В 9 ½ часов юный Государь в сопровождении великих князей Владимира Александровича и Константина Константиновича входит в комнату, где собрались члены общества и здоровается с каждым из них. Тут стоят: новый министр иностранных дел Лобанов, Победоносцев, достопоченнейший профессор Бестужев-Рюмин, несколько иронически улыбающийся Сергеевич, восьмидесяти с лишком лет глухой адмирал Веселаго, неизменно приветливый и неустанно трудолюбивый Дубровин, низкопоклонный Куломзин, издатель наших договоров с иностранными державами неблестящий Мартенс, граф Шереметев в шталмейстерском мундире, молчаливый и с наружной смиренностью, а в действительности безграничным самолюбием, растолстевший донельзя Феоктистов, казначей не имеющего ни гроша общества, приехавшие из Москвы жадные к наживе полумертвец Бюлер и трехногий с костылем (я бы дал ему и два) Бартенев.
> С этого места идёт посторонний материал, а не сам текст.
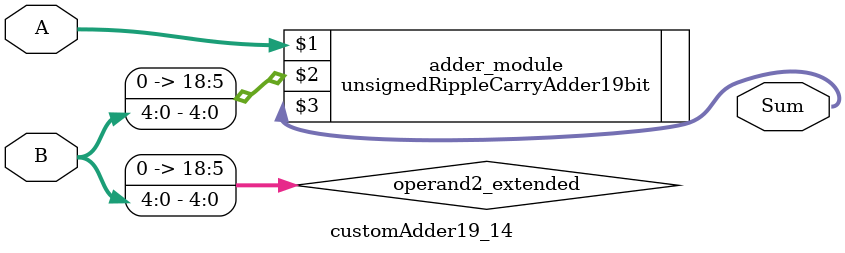
<source format=v>

module customAdder19_14(
                    input [18 : 0] A,
                    input [4 : 0] B,
                    
                    output [19 : 0] Sum
            );

    wire [18 : 0] operand2_extended;
    
    assign operand2_extended =  {14'b0, B};
    
    unsignedRippleCarryAdder19bit adder_module(
        A,
        operand2_extended,
        Sum
    );
    
endmodule
        
</source>
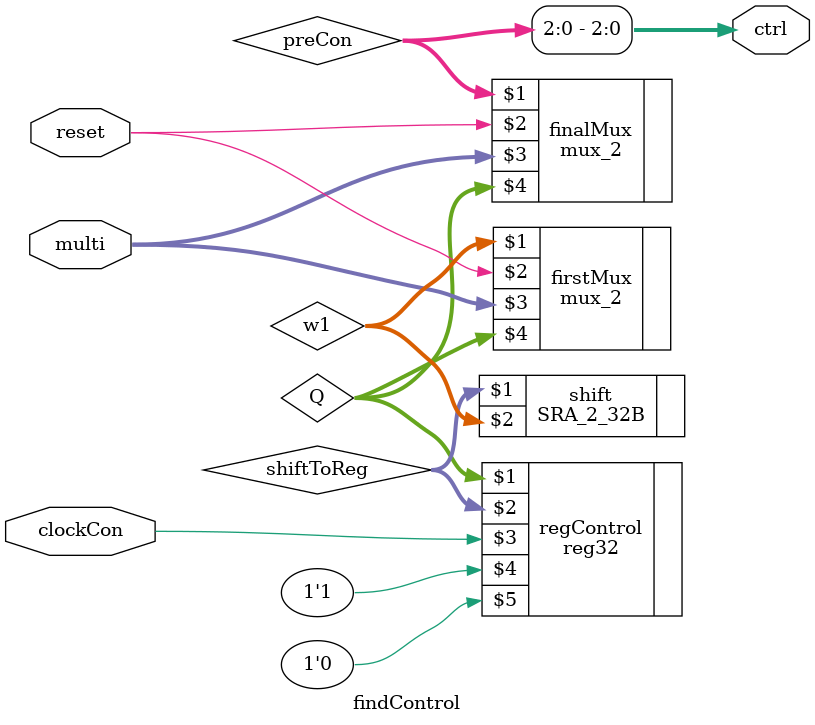
<source format=v>
module findControl(ctrl, multi, clockCon, reset);
	input [31:0] multi;
	input clockCon, reset;

	output [2:0] ctrl;

	wire [31:0] w1, shiftToReg, Q, preCon, temp;

	mux_2 firstMux(w1, reset, multi, Q);

	SRA_2_32B shift(shiftToReg, w1);

	reg32 regControl(Q, shiftToReg, clockCon, 1'b1, 1'b0);

	mux_2 finalMux(preCon, reset, multi, Q);

	assign ctrl = preCon[2:0];

endmodule
</source>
Наконец, мой секретарь Штендман — справочный исторический и библиографический архив, не способный написать два слова.
По правую [руку] от Государя садится Лобанов, по левую я; возле Лобанова великий князь Владимир Александрович, возле меня — Константин Константинович.
Государь открывает заседание следующими словами: «Вам памятно, господа, с какой любовью и каким попечением относился мой незабвенный покойный родитель к трудам нашего Исторического общества. Принимая на себя звание председателя оного, я буду стараться следовать его высокому примеру и с такой же сердечностью работать над продолжением начатого им дела. Уверен, господа, что с вашей стороны я встречу полную поддержку в новых плодотворных трудах по исследованию и разработке отечественной истории».
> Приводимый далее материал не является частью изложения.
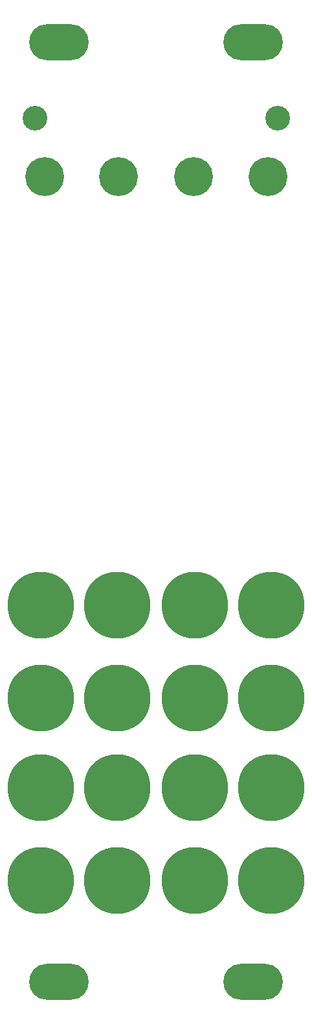
<source format=gbs>
G04 DipTrace 3.2.0.1*
G04 twiigs_panel.GBS*
%MOIN*%
G04 #@! TF.FileFunction,Soldermask,Bot*
G04 #@! TF.Part,Single*
%ADD21C,0.127*%
%ADD22C,0.2*%
%ADD27O,0.307213X0.185165*%
%ADD29C,0.342646*%
%FSLAX26Y26*%
G04*
G70*
G90*
G75*
G01*
G04 BotMask*
%LPD*%
D21*
X564000Y4944000D3*
X1814000D3*
D22*
X1382750Y4644000D3*
X614000D3*
X995250D3*
X1764000D3*
D29*
X1389000Y1508000D3*
X989000Y1031000D3*
X595000D3*
Y1508000D3*
X989000D3*
X1389000Y1031000D3*
X1783000Y1508000D3*
X989000Y1969000D3*
X595000D3*
D27*
X1689000Y512058D3*
X689000D3*
D29*
X1783000Y1031000D3*
D27*
X689000Y5334892D3*
X1689000D3*
D29*
X595000Y2444000D3*
X989000D3*
X1783000D3*
Y1969000D3*
X1389000Y2444000D3*
Y1969000D3*
M02*

</source>
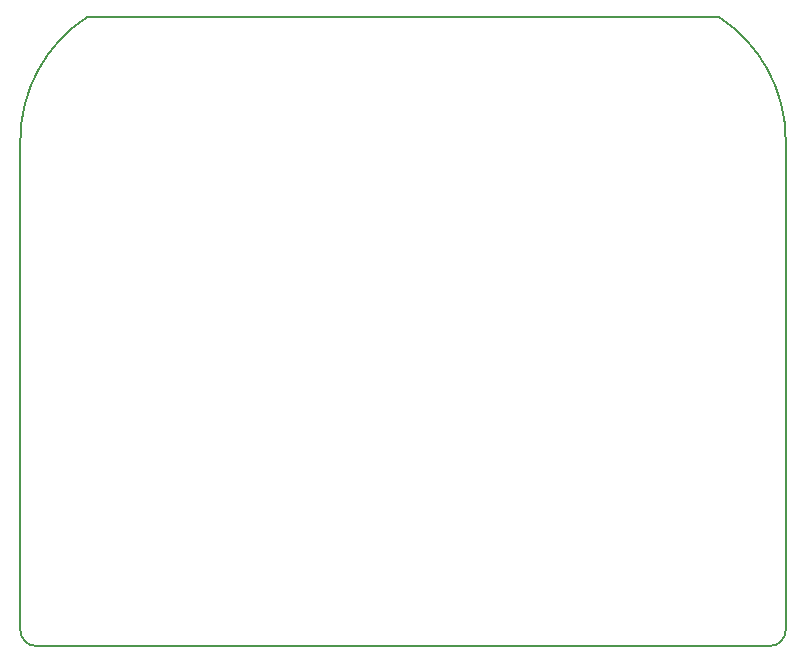
<source format=gbr>
%TF.GenerationSoftware,KiCad,Pcbnew,(6.0.0-0)*%
%TF.CreationDate,2022-01-03T00:26:05+01:00*%
%TF.ProjectId,Nestbox,4e657374-626f-4782-9e6b-696361645f70,rev?*%
%TF.SameCoordinates,Original*%
%TF.FileFunction,Profile,NP*%
%FSLAX46Y46*%
G04 Gerber Fmt 4.6, Leading zero omitted, Abs format (unit mm)*
G04 Created by KiCad (PCBNEW (6.0.0-0)) date 2022-01-03 00:26:05*
%MOMM*%
%LPD*%
G01*
G04 APERTURE LIST*
%TA.AperFunction,Profile*%
%ADD10C,0.200000*%
%TD*%
G04 APERTURE END LIST*
D10*
X163850000Y-69575000D02*
G75*
G03*
X158204482Y-79972578I6752057J-10397576D01*
G01*
X222999638Y-79972578D02*
G75*
G03*
X217354120Y-69575000I-12397575J2D01*
G01*
X222999638Y-79972578D02*
X222999638Y-121472578D01*
X221649638Y-122822578D02*
X159554482Y-122822578D01*
X221649638Y-122822578D02*
G75*
G03*
X222999638Y-121472578I-1J1350001D01*
G01*
X158204482Y-121472578D02*
X158204482Y-79972578D01*
X158204482Y-121472578D02*
G75*
G03*
X159554482Y-122822578I1350001J1D01*
G01*
X163850000Y-69575000D02*
X217354120Y-69575000D01*
M02*

</source>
На эти слова Государя я ответил следующими словами: «Прошу позволения у Вашего Императорского Величества принести Вам, Государь, выражение глубокой верноподданнической благодарности Императорского русского исторического общества за оказываемое ему милостивое выражение августейшего внимания, которое послужит залогом успешной деятельности общества в будущем».
Затем под председательством Государя императора я открыл заседание общества следующей речью:
«Россия, вместе с ней и весь просветленный мир, взрывом сердечной, неподдельной [благодарности] увековечили светлые черты императора Александра III.
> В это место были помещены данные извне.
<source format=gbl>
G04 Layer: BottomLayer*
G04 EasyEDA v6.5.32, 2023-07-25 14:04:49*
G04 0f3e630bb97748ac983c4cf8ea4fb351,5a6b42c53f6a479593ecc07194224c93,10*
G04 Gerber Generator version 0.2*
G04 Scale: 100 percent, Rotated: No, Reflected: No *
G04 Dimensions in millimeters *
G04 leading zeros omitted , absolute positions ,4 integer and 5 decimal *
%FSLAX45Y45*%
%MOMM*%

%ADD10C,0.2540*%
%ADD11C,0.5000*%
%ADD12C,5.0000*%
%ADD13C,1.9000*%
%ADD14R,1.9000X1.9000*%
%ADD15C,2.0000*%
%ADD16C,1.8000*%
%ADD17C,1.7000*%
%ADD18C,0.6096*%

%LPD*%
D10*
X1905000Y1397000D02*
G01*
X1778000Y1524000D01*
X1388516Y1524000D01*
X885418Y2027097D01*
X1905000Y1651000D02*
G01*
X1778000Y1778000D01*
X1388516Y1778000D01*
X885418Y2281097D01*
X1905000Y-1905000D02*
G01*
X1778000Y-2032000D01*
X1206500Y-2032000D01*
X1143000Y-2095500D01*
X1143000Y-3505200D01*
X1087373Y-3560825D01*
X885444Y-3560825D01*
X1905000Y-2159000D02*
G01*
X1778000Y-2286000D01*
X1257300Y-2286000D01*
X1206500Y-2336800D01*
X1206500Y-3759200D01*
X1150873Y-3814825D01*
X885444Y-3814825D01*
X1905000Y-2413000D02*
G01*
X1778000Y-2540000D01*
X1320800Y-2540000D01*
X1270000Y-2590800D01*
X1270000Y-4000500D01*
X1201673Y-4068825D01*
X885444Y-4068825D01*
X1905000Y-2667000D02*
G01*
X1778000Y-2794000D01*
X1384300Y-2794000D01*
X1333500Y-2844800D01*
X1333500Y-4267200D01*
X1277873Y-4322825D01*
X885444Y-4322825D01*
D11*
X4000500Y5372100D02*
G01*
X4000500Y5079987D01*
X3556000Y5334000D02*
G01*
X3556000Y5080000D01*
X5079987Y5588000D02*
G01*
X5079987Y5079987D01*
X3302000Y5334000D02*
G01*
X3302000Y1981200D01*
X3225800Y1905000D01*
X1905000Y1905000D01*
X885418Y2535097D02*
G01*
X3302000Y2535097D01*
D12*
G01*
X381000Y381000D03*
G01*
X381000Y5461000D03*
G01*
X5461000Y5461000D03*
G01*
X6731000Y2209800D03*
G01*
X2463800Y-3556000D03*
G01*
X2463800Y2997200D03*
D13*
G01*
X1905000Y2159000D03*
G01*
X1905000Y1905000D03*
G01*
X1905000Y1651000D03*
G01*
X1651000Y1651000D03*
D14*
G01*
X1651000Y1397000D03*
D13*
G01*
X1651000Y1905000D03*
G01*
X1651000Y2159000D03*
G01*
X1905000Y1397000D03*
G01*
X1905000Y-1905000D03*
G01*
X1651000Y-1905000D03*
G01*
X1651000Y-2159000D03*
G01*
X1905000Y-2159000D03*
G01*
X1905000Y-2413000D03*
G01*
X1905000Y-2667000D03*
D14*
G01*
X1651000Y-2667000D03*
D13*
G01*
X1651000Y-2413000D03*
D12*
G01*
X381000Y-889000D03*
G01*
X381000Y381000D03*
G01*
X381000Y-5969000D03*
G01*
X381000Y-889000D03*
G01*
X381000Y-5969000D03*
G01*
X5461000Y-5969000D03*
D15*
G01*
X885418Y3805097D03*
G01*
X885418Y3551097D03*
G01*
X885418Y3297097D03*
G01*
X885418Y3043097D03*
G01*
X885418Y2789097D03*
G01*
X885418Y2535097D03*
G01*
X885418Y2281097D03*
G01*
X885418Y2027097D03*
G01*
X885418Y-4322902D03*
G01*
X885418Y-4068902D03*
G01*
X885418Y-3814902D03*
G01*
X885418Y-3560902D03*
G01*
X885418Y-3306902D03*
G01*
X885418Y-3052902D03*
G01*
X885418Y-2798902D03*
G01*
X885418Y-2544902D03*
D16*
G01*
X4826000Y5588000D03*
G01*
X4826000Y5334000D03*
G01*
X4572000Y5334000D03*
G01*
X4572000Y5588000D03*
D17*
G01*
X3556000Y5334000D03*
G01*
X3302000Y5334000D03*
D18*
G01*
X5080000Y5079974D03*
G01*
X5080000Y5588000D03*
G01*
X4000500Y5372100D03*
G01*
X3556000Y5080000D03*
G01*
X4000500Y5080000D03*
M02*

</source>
Не сегодня, не здесь говорить о его неустанных трудах на пользу, на благополучие русского народа, но сегодня, но здесь пред августейшим ближайшим свидетелем и державным преемником трудов сих, пред собранием людей, живо и благодарно памятующих отзывчивость покойного Государя к стремлению, нас всех в одно общество связующему, да позволено мне будет обратиться воспоминанием к неизменно близкому, покровительственному его в судьбах наших участию.
Главной основной мыслью учреждения Русского исторического общества послужило то убеждение, что история нашего Отечества сделается тем более привлекательной, чем более она будет известна; что лучшим способом сделать ее известной является беспристрастное напечатание имеющих значение актов, документов, хранившихся недоступными в архивах, а по напечатании имеющих дать прочную основу исторической литературе. Необходимость такого обнародования делалась тем более ощутительной в первые годы царствования императора Александра II, что при отсутствии серьезного исторического материала, при постоянно увеличивавшемся расположении русского народа к изучению своей истории в печати появлялись только произведения, в большей части случаев неудовлетворительные, как вследствие неполноты передававшихся фактов, так и происходившей отсюда неверности в их оценке. Подобные преграды в успехах отечественной истории были особенно значительны в сфере послепетровского времени. До второй половины нынешнего столетия отечественная история предшествовавших полутораста лет оставалась почти неизвестной русской публике. За отсутствием отечественных научных трудов приходилось довольствоваться иностранными сочинениями, по скудости сведений, а иногда и по недобросовестности, представлявших события в неверном виде.
Наступившие по воцарении императора Александра II облегчения печатному слову положили начало появлению, преимущественно в повременных изданиях, сообщений о делах XVIII и XIX веков, но сообщения эти, отрывочно, неразборчиво передававшие самые разнообразные и случайно попавшиеся события, обращали не себя внимание своим характером новизны и нравственной особенности более, чем научной правдивостью.
Жаждавшему узнать свое прошлое русскому народу подносилась только неприглядная картина слабостей и недостатков, влиявших на судьбы его; возвышенные, существенные стороны нашей государственной, жизненной деятельности, создавшие великую и весьма нам дорогую Россию, в литературе шестидесятых годов, за редкими исключениями, силой обстоятельств обходились молчанием, разрушавшим народную веру и в себя, и в правившие им силы.